YOUR INSTRUCTIONS: Up to and including the line with "technological infrastructure. Leveraging this", output the records exactly as they appear.

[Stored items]
┌──

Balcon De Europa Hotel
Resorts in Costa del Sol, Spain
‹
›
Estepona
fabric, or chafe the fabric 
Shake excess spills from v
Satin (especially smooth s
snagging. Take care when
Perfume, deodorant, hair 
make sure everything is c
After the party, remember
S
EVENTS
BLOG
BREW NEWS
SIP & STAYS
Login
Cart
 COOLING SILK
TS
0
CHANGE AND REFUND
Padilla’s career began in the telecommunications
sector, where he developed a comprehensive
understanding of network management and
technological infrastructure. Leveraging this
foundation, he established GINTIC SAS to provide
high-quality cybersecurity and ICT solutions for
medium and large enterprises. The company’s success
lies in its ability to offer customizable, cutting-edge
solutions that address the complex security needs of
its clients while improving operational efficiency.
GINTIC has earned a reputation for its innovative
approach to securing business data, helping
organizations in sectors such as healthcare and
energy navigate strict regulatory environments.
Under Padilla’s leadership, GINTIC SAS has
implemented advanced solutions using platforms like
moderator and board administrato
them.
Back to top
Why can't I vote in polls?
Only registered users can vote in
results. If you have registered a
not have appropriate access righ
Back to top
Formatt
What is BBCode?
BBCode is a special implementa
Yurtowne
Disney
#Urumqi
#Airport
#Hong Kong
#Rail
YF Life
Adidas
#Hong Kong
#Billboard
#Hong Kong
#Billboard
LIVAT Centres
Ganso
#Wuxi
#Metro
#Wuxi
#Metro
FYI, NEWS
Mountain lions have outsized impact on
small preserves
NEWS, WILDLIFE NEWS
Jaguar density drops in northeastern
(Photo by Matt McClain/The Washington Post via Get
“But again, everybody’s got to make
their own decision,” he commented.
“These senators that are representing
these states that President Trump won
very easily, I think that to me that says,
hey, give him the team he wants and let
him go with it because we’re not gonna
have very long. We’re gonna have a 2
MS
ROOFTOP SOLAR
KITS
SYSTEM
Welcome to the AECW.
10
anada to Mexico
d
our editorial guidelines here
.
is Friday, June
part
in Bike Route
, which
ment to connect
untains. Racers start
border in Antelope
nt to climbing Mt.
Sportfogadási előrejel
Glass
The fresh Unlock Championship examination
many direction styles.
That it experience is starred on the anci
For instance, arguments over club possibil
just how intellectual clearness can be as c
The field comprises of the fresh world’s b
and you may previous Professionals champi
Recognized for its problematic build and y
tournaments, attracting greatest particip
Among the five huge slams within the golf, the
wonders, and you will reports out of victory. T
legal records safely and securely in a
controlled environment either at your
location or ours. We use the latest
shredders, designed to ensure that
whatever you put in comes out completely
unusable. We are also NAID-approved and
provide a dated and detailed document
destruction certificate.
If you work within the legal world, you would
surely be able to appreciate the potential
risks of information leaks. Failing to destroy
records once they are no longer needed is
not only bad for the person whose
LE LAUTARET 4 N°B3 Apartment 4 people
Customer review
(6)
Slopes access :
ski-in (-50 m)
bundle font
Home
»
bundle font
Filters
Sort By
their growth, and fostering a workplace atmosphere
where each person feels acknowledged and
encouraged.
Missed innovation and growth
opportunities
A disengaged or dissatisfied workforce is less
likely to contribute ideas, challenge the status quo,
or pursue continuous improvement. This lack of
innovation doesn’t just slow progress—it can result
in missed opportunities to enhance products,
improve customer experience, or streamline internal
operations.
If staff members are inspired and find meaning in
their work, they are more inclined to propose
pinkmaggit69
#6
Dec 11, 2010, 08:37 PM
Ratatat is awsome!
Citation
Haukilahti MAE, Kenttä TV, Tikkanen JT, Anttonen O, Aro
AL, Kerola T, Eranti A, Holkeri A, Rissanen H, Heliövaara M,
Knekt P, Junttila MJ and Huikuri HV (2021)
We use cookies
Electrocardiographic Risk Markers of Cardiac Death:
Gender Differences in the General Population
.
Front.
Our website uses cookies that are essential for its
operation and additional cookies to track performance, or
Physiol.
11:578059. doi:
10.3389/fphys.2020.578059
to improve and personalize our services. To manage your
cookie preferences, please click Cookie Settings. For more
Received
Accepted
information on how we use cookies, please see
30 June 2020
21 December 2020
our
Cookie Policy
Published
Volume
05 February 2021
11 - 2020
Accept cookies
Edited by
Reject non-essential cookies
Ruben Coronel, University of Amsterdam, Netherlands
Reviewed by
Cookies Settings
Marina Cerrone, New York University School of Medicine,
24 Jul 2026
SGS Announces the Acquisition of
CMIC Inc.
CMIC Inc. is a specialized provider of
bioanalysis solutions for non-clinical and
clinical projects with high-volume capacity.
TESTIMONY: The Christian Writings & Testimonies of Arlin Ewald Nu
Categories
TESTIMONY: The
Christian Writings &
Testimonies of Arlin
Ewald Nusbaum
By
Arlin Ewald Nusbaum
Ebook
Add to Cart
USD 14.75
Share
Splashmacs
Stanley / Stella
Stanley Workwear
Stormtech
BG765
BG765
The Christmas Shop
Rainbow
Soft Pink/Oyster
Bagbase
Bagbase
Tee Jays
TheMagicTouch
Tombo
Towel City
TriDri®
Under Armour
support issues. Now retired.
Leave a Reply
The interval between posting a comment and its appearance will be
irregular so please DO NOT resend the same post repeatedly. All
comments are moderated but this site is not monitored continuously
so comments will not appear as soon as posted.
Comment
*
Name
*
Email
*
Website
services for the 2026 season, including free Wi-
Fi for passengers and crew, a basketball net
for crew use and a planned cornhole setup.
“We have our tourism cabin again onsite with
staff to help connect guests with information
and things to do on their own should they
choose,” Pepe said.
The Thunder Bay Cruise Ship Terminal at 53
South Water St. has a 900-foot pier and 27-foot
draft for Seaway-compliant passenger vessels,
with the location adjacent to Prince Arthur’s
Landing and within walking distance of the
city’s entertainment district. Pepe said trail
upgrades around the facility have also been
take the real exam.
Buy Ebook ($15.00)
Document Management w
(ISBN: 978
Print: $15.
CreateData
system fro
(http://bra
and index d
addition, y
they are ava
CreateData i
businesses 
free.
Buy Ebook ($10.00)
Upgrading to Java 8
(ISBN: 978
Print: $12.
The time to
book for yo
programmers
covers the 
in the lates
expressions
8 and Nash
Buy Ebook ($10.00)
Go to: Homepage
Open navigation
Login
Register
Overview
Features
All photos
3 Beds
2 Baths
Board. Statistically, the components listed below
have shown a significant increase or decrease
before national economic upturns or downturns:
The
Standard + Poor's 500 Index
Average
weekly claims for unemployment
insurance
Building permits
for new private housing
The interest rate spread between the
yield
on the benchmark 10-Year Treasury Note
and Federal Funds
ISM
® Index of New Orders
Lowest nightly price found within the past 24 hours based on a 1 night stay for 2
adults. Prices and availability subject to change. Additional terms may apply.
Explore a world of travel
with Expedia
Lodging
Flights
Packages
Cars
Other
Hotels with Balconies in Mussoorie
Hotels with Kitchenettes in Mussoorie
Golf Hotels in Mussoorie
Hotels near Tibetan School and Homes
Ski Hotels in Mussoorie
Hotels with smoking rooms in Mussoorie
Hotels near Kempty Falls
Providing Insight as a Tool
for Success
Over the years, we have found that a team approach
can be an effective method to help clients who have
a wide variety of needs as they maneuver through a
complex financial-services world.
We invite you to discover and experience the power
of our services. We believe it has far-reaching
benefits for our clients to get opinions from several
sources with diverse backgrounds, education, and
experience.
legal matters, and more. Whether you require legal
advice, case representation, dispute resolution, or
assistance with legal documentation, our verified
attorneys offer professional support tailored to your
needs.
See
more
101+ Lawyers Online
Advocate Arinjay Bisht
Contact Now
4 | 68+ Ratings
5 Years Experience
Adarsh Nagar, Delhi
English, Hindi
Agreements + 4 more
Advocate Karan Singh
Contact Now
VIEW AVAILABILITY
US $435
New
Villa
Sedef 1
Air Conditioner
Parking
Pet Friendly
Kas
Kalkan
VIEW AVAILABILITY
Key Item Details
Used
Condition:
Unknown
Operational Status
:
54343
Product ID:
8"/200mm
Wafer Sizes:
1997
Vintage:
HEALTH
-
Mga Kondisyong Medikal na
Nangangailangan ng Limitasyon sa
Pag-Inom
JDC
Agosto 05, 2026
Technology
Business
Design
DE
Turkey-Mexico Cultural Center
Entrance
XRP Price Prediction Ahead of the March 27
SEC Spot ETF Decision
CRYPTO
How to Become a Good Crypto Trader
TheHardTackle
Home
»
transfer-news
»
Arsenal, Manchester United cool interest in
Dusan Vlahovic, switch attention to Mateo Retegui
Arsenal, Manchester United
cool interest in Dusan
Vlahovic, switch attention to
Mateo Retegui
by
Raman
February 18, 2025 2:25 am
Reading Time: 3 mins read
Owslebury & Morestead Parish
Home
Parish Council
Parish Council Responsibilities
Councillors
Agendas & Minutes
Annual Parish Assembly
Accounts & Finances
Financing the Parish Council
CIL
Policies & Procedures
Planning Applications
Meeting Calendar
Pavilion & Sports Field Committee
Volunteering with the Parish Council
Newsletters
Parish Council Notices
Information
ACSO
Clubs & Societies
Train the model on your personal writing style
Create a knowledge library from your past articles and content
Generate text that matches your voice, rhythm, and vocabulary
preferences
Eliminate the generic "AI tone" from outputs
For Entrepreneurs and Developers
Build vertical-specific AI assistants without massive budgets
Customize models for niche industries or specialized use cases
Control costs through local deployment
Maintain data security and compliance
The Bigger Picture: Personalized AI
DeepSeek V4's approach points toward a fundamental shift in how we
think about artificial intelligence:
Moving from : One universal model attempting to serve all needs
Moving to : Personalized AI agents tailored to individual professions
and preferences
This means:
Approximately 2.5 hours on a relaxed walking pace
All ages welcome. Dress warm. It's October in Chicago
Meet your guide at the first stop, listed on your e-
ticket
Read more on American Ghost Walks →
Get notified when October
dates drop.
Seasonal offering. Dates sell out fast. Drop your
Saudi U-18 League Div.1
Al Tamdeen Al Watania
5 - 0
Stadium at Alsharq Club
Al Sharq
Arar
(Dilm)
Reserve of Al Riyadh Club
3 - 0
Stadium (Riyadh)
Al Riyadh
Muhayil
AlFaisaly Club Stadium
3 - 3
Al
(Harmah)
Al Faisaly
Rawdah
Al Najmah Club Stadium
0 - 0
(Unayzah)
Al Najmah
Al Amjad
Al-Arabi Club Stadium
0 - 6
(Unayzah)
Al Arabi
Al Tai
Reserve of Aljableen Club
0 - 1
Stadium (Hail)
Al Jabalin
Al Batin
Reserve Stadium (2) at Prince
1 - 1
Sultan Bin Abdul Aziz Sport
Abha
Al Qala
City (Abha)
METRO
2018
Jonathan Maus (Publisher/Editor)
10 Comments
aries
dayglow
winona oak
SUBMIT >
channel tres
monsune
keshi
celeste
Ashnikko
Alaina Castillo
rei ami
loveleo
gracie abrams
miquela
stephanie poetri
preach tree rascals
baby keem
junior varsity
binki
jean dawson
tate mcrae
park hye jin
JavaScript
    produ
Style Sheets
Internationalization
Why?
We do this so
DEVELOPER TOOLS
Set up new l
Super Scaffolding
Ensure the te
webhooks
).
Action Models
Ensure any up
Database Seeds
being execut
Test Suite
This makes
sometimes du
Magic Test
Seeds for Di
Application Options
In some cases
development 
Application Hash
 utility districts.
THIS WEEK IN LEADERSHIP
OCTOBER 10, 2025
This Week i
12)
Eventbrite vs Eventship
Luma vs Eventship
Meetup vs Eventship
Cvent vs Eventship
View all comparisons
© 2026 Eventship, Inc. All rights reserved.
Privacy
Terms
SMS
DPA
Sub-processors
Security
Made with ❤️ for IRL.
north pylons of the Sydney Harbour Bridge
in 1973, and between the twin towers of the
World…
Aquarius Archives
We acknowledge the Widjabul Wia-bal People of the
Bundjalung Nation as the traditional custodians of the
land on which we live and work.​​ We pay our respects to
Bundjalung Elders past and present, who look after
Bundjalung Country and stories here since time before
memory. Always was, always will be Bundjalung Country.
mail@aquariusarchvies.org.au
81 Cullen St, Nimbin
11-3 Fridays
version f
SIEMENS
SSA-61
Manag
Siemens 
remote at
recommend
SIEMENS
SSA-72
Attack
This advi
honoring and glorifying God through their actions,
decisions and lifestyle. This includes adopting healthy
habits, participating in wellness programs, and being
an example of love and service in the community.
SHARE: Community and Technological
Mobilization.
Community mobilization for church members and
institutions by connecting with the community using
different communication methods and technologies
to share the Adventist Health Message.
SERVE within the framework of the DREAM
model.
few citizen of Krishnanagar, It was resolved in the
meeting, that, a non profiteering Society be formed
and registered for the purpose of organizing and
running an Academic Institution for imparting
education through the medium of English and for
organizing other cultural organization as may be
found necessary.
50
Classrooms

└──

ANSWER FOR THIS EXERCISE:
Balcon De Europa Hotel
Resorts in Costa del Sol, Spain
‹
›
Estepona
fabric, or chafe the fabric 
Shake excess spills from v
Satin (especially smooth s
snagging. Take care when
Perfume, deodorant, hair 
make sure everything is c
After the party, remember
S
EVENTS
BLOG
BREW NEWS
SIP & STAYS
Login
Cart
 COOLING SILK
TS
0
CHANGE AND REFUND
Padilla’s career began in the telecommunications
sector, where he developed a comprehensive
understanding of network management and
technological infrastructure. Leveraging this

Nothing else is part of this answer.